What a $99 HP TouchPad does and doesn't teach us. - technologizer
http://technologizer.com/2011/08/22/99-hp-touchpad/

======
pedalpete
I too have been questioning what other strategies HP could have considered.

They must have known that at the time of the release the touchpad as is wasn't
going to compete with the iPad or many Andriod pads at the release price. They
also should have realized that a premium product already existed in the
marketplace, and their hardware didn't measure up. They should have looked at
their strengths (webOS) and considered a Micrsoft x-box like strategy to sell
their strengths on a cheaper device, and go upscale as they had more traction
with the OS and were able to create a better hardware solution and had worked
the bugs out.

It is my understanding that the hardware of the touchpad is very competitive
with the iPad and top-end androids, but the feel of it was weak, and the
device definitely had problems.

An initially sub-$200 selling price on 2-million units would have resulted in
a 2 billion dollar loss, but also would have put HP and webOS as a strong
presence in the tablet space. They would get more apps built, making the
ecosystem even stronger. They could have learned from their inexpensive entry,
and come out with higher-end devices. Of course, the hardware in the original
touchpad will get cheaper over time, so theoretically, they could keep
producing the original for a few years, and end up recovering lost $$ on early
sales in two years or so.
════════════════════
_What you need to do:_
• 1. Answer these questions about the TouchPad thread:
(a) What kind of strategy does pedalpete say HP should have considered for selling webOS on a cheaper device?
(b) What loss would an initially sub-$200 price on 2 million units have resulted in?
(c) What does the thread say will happen to the hardware in the original TouchPad over time?
• 2. Can you lay out, as a numbered list without blank lines, the part of the listing that opens with the line containing "Question: Which object" and runs through the end of the listing?
The TouchPad thread and the listing come from separate sources.

_Records provided:_
════════════════════
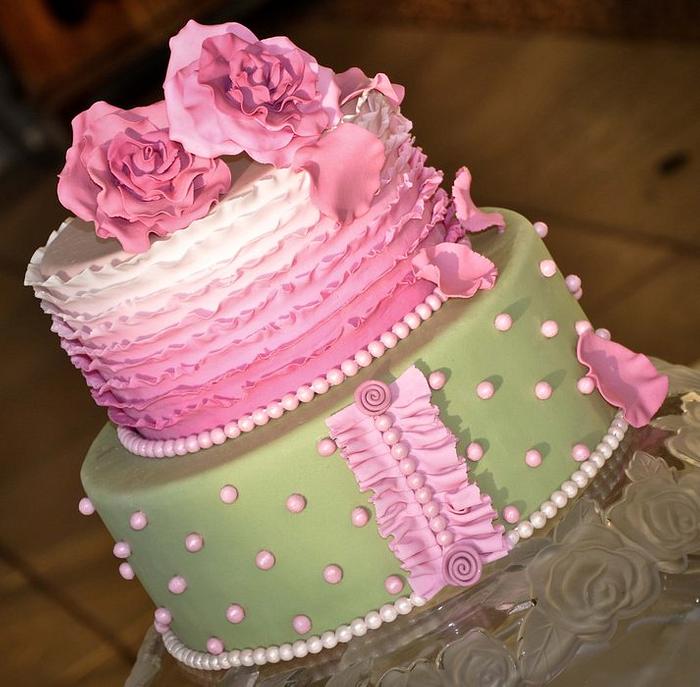
Where is `pink pearl decor`? The height and width of the screenshot is (687, 700). pink pearl decor is located at coordinates pyautogui.click(x=439, y=374).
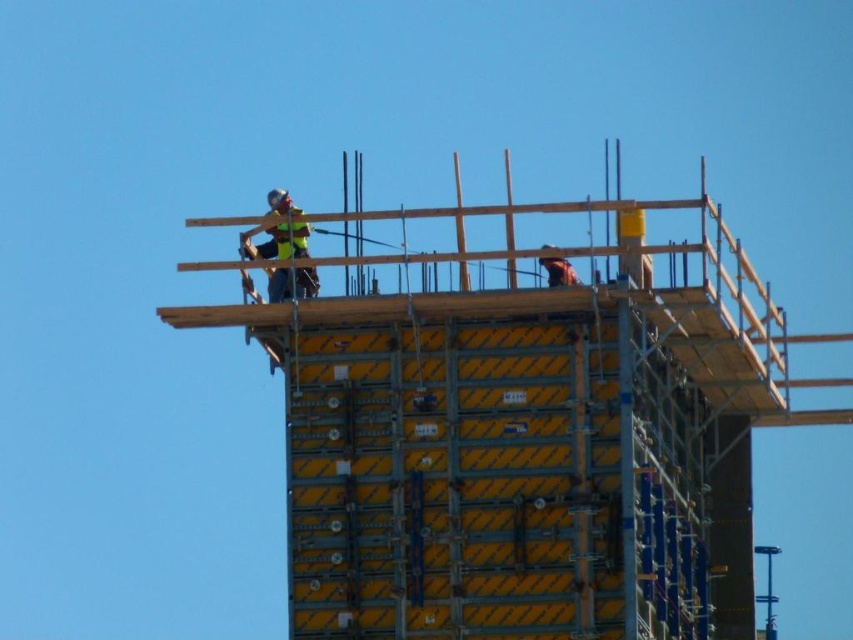
Between point (518, 410) and point (299, 230), which one is positioned in front?

Point (518, 410) is more forward.

Is point (453, 516) positioned behind point (267, 288)?

No, it is not.

Does point (643, 372) come behind point (297, 225)?

That is False.

In order to click on yellow metallic scaffolding at upper center in this screenshot , I will do `click(523, 429)`.

Is yellow reflective vest at upper center bigger than yellow reflective safety vest at upper center?

Indeed, yellow reflective vest at upper center has a larger size compared to yellow reflective safety vest at upper center.

You are a GUI agent. You are given a task and a screenshot of the screen. Output one action in this format:
    pyautogui.click(x=<x>, y=<y>)
    Task: Click on the yellow reflective vest at upper center
    This screenshot has height=640, width=853.
    Given the screenshot: What is the action you would take?
    pyautogui.click(x=277, y=230)

Does yellow reflective safety vest at upper center have a smaller size compared to brown leather helmet at upper right?

Correct, yellow reflective safety vest at upper center occupies less space than brown leather helmet at upper right.

Who is higher up, yellow reflective safety vest at upper center or brown leather helmet at upper right?

yellow reflective safety vest at upper center is higher up.

Which is behind, point (281, 236) or point (560, 269)?

The point (281, 236) is more distant.

Identify the location of yellow reflective safety vest at upper center. The image size is (853, 640). (289, 237).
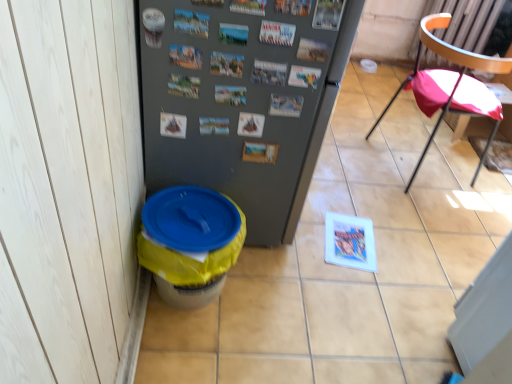
Where is `free space between pink fabric chair at right and yellow plastic potty at lower left`? free space between pink fabric chair at right and yellow plastic potty at lower left is located at coordinates (349, 220).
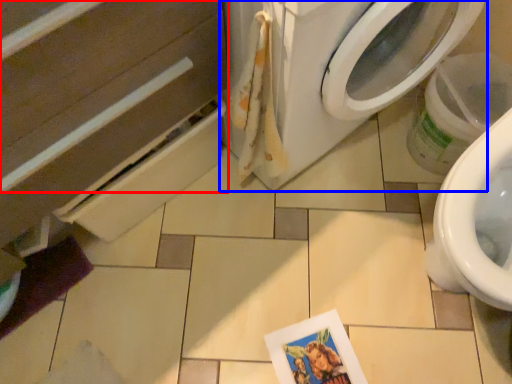
Question: Among these objects, which one is nearest to the camera, drawer (highlighted by a red box) or washing machine (highlighted by a blue box)?

Choices:
 (A) drawer
 (B) washing machine

Answer: (A)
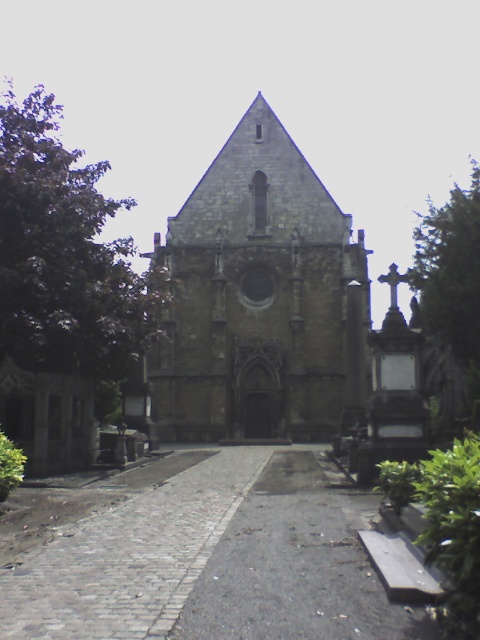
Can you confirm if cobblestone path at center is positioned to the right of stone gothic church at center?

No, cobblestone path at center is not to the right of stone gothic church at center.

Who is shorter, cobblestone path at center or stone gothic church at center?

cobblestone path at center is shorter.

I want to click on cobblestone path at center, so click(199, 554).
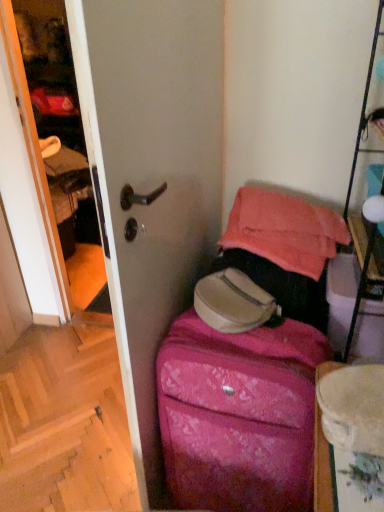
Question: Does wooden at lower left lie in front of pink fabric suitcase at lower right?

Choices:
 (A) no
 (B) yes

Answer: (A)

Question: Does wooden at lower left have a greater height compared to pink fabric suitcase at lower right?

Choices:
 (A) no
 (B) yes

Answer: (A)

Question: Is wooden at lower left turned away from pink fabric suitcase at lower right?

Choices:
 (A) no
 (B) yes

Answer: (A)

Question: From a real-world perspective, is wooden at lower left physically above pink fabric suitcase at lower right?

Choices:
 (A) no
 (B) yes

Answer: (A)

Question: Is wooden at lower left aimed at pink fabric suitcase at lower right?

Choices:
 (A) yes
 (B) no

Answer: (B)

Question: Does wooden at lower left have a smaller size compared to pink fabric suitcase at lower right?

Choices:
 (A) no
 (B) yes

Answer: (B)

Question: Could you tell me if pink textured suitcase at center is facing pink fabric suitcase at lower right?

Choices:
 (A) yes
 (B) no

Answer: (B)

Question: Is the surface of pink textured suitcase at center in direct contact with pink fabric suitcase at lower right?

Choices:
 (A) yes
 (B) no

Answer: (B)

Question: Does pink textured suitcase at center come behind pink fabric suitcase at lower right?

Choices:
 (A) yes
 (B) no

Answer: (A)

Question: Is pink textured suitcase at center smaller than pink fabric suitcase at lower right?

Choices:
 (A) no
 (B) yes

Answer: (B)

Question: Is pink textured suitcase at center shorter than pink fabric suitcase at lower right?

Choices:
 (A) no
 (B) yes

Answer: (B)

Question: Is pink textured suitcase at center completely or partially outside of pink fabric suitcase at lower right?

Choices:
 (A) yes
 (B) no

Answer: (A)

Question: Is pink textured suitcase at center not near wooden at lower left?

Choices:
 (A) yes
 (B) no

Answer: (B)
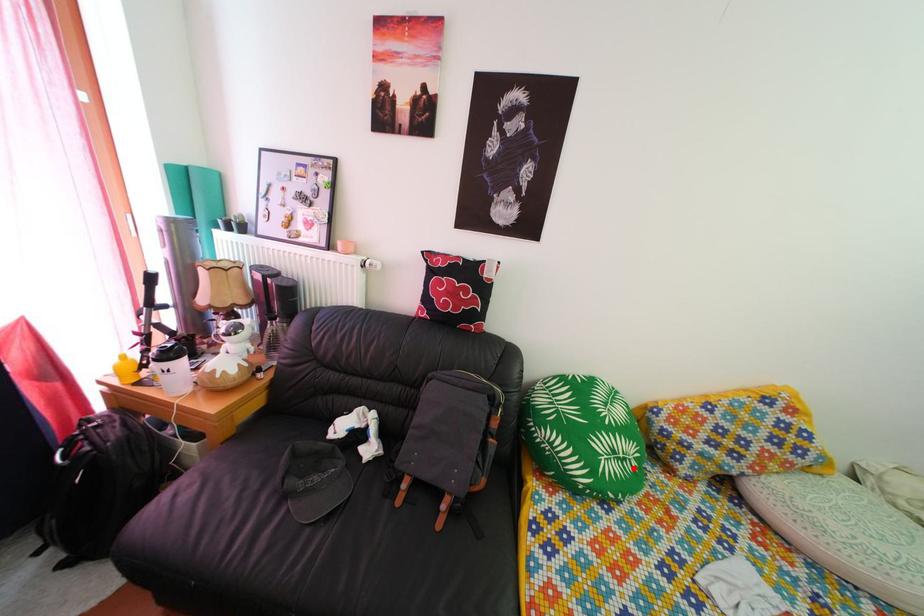
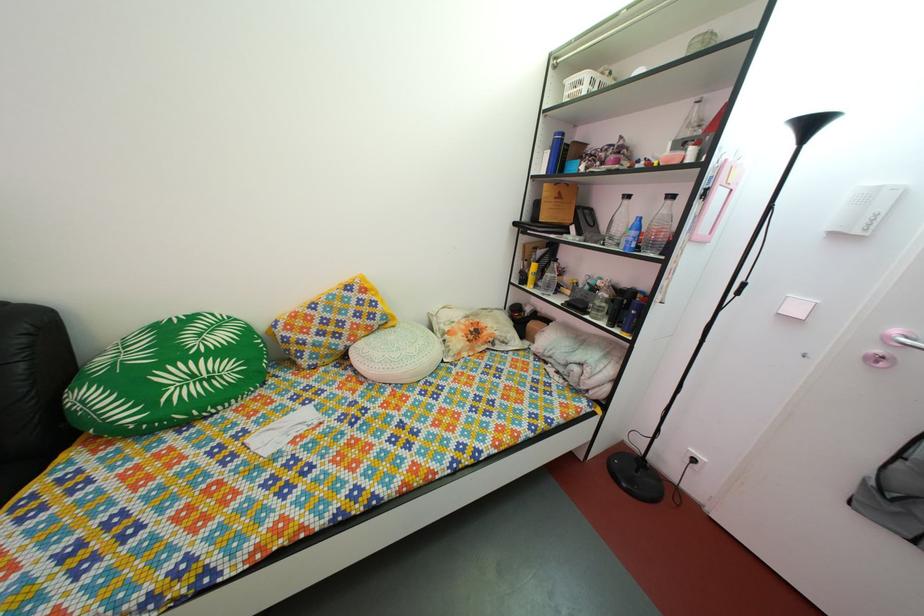
In the second image, find the point that corresponds to the highlighted location in the first image.

(220, 387)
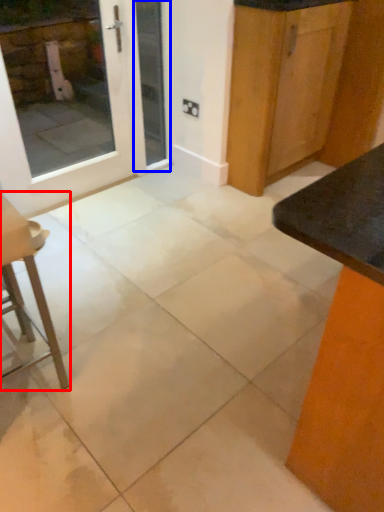
Question: Which object is further to the camera taking this photo, furniture (highlighted by a red box) or screen door (highlighted by a blue box)?

Choices:
 (A) furniture
 (B) screen door

Answer: (B)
════════════════════
_Replies:_
• 1.
(a) A Microsoft Xbox-like strategy.
(b) A 2 billion dollar loss.
(c) It will get cheaper.

• 2.
1. Question: Which object is further to the camera taking this photo, furniture (highlighted by a red box) or screen door (highlighted by a blue box)?
2. Choices:
3.  (A) furniture
4.  (B) screen door
5. Answer: (B)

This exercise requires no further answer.